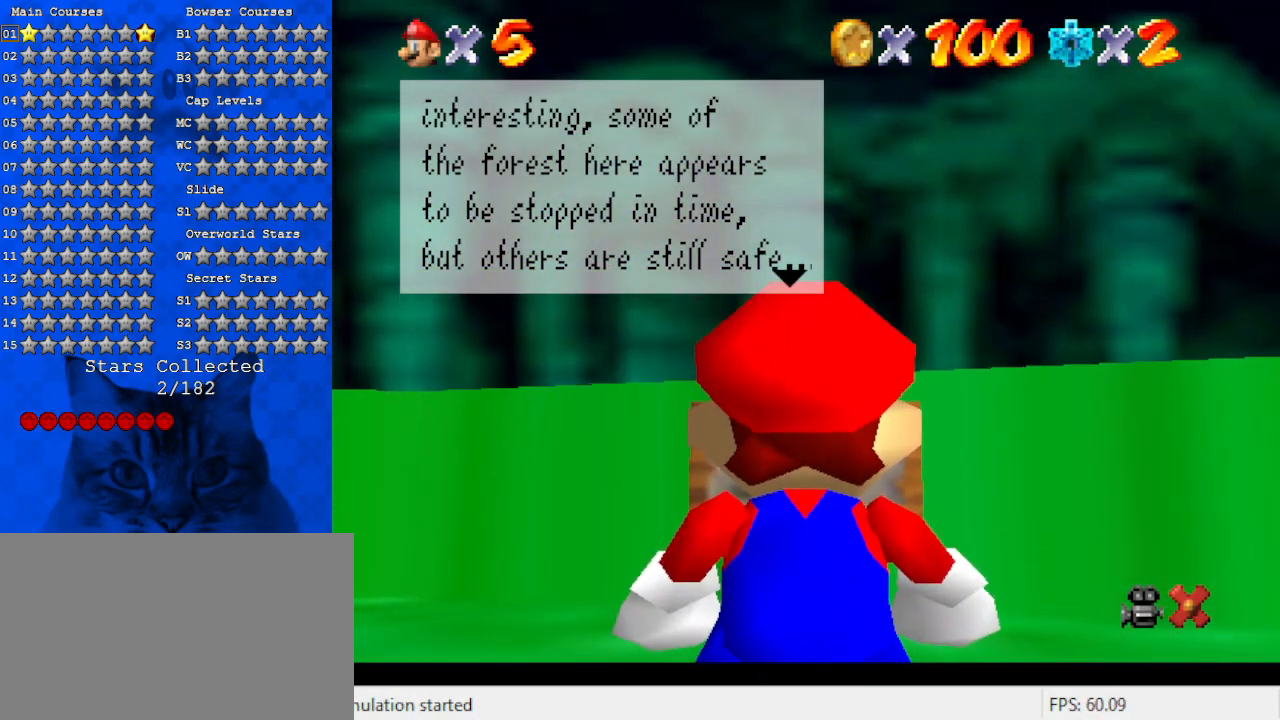
{"keys": [], "events": []}
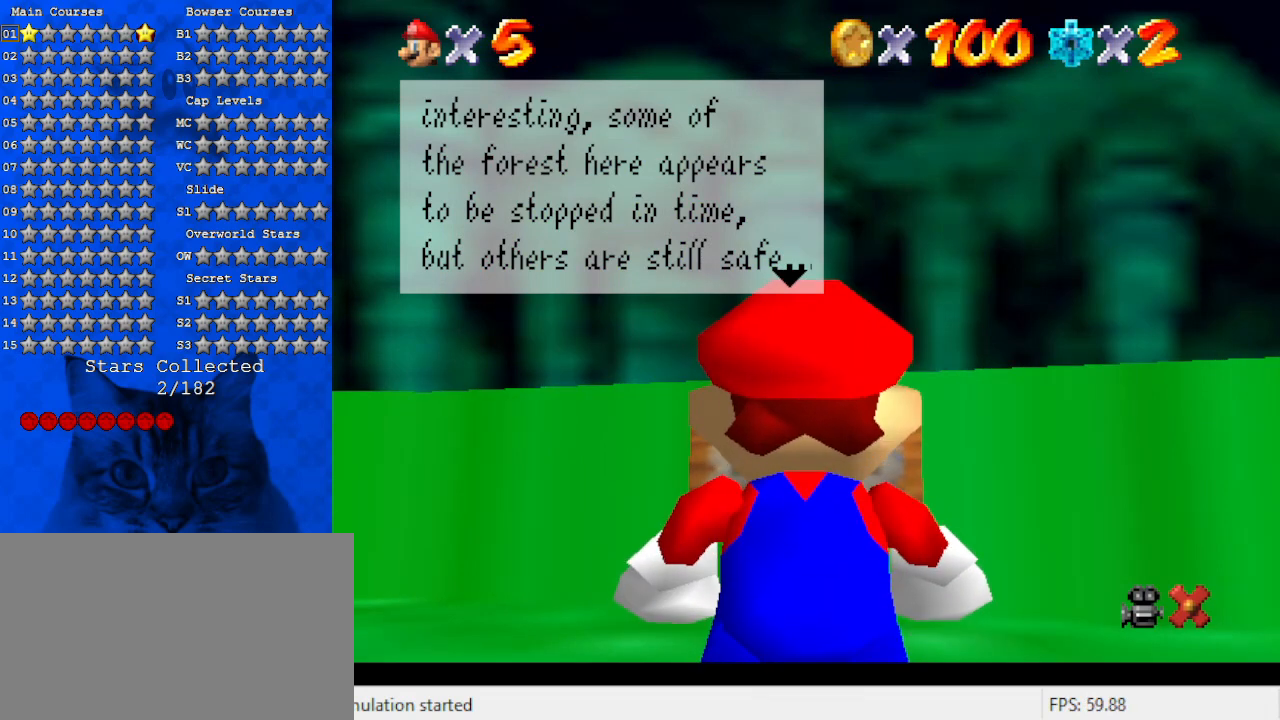
{"keys": [], "events": []}
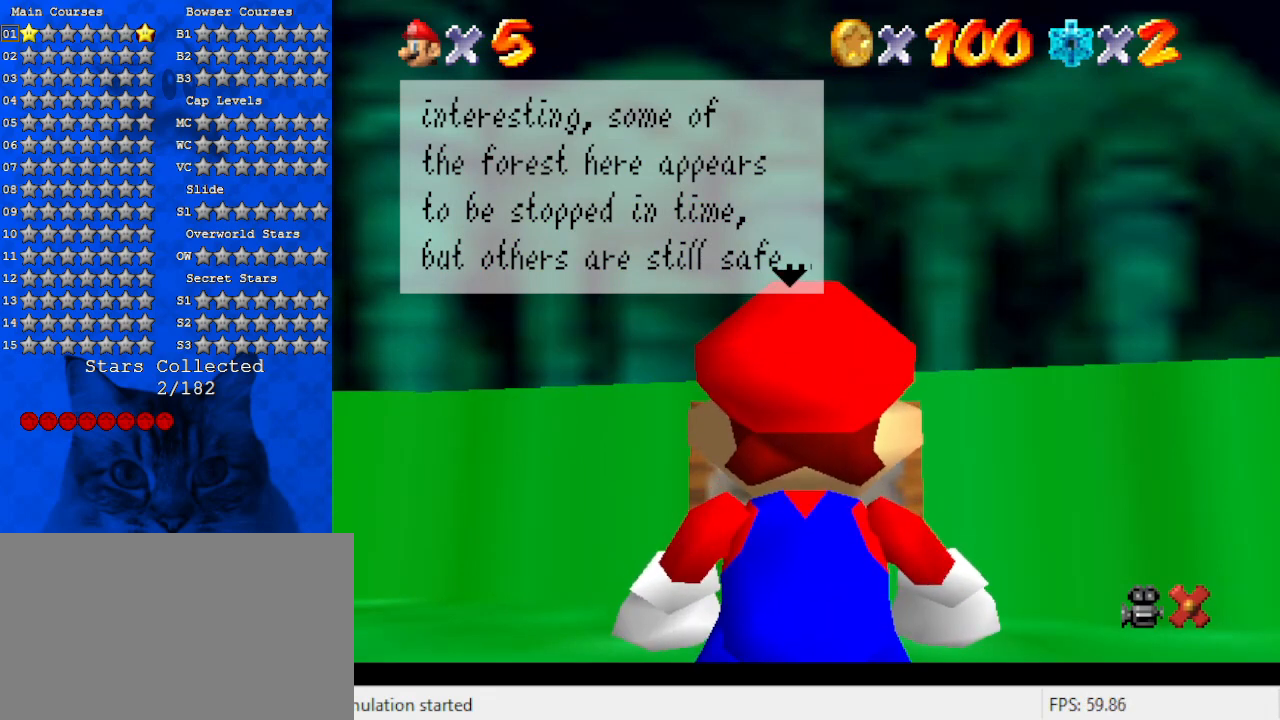
{"keys": [], "events": []}
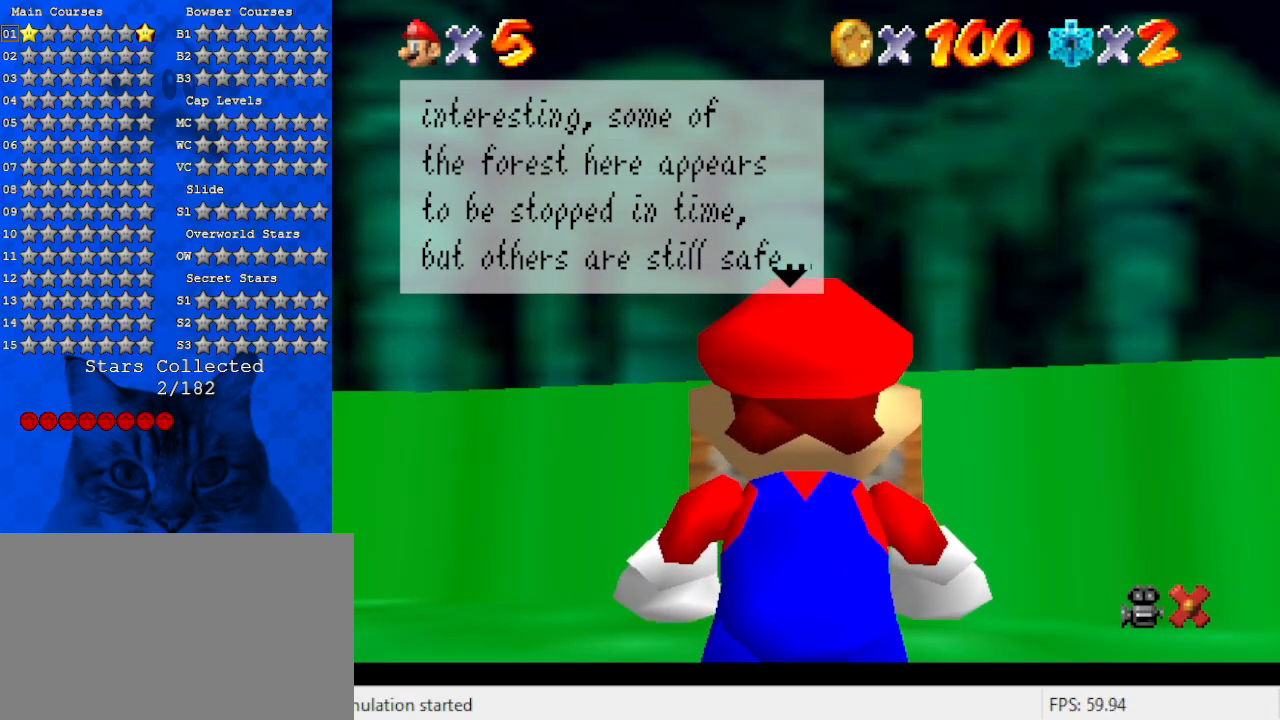
{"keys": [], "events": []}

• _Task item_
Please output the entire listing above verbatim and omit its images.

• _Task answer_
{"keys": [], "events": []}
{"keys": [], "events": []}
{"keys": [], "events": []}
{"keys": [], "events": []}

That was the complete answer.